Monday, June 3, 2013

Creating a Paper Trail

If there is one thing I wish every veteran and military family knew to do, it is to create a paper trail. Even when things are going well, even when it's "something small" - get in the habit of creating a paper trail.

The easiest way to create that trail is to follow these steps:

1. Create a document in your computer.  This can be 1 document per issue or 1 document to track it all.  Either way, get somewhere you can make an overview of what's going on so you have a quick glance of the actions and communications without having to dig through a wide variety of notes.  Make a note in that document of every phone call, email, and appointment you have had and a brief summary of what was discussed, what the plan for treatment is, and what to do if the plan isn't working. Always include notes of who you spoke with specifically and the date and time.

 2. Communicate via email as much as possible so you have the responses to your questions and concerns in writing direct from the person you are working with.  This is the easiest way to prevent the "he said/she said" argument.

3. Keep a notebook in your car and/or purse so you can make a note of phone calls that come in while you're on the go.  Take that notebook to every appointment and write your notes in it.  Make certain you transfer that information to your document as soon as you get home.

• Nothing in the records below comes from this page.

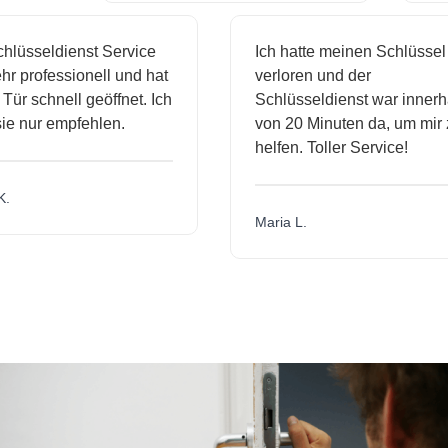
seldienst Service
Ich hatte meinen Schlüssel
rofessionell und hat
verloren und der
schnell geöffnet. Ich
Schlüsseldienst war innerhalb
ur empfehlen.
von 20 Minuten da, um mir zu
helfen. Toller Service!
Maria L.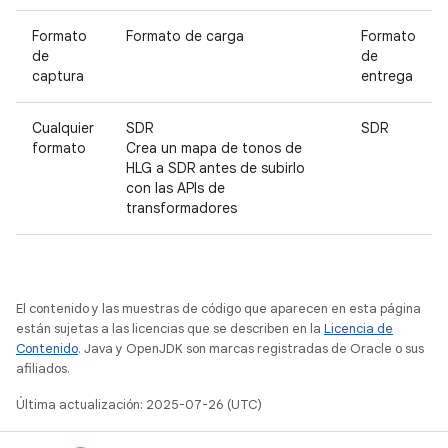
Formato
Formato de carga
Formato
de
de
captura
entrega
Cualquier
SDR
SDR
formato
Crea un mapa de tonos de
HLG a SDR antes de subirlo
con las APIs de
transformadores
El contenido y las muestras de código que aparecen en esta página
están sujetas a las licencias que se describen en la
Licencia de
Contenido
. Java y OpenJDK son marcas registradas de Oracle o sus
afiliados.
Última actualización: 2025-07-26 (UTC)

Now that you have a good, solid paper trail, when you need it don't be afraid to use it.  Call out obvious problems and use that paper trail to correct any "assumptions" on the part of those helping provide care.  Don't be afraid to say, "On X I called Dr. Joe's office and reported the problem.  On Y since I never heard from Dr. Joe's office I emailed the OEF/OIF office of the problem.  On Z, I still hadn't received any kind of resolution so I emailed again and followed up with a phone call 2 days later."

Your best ally in fighting for your care is a good paper trail.  Make one and use it today!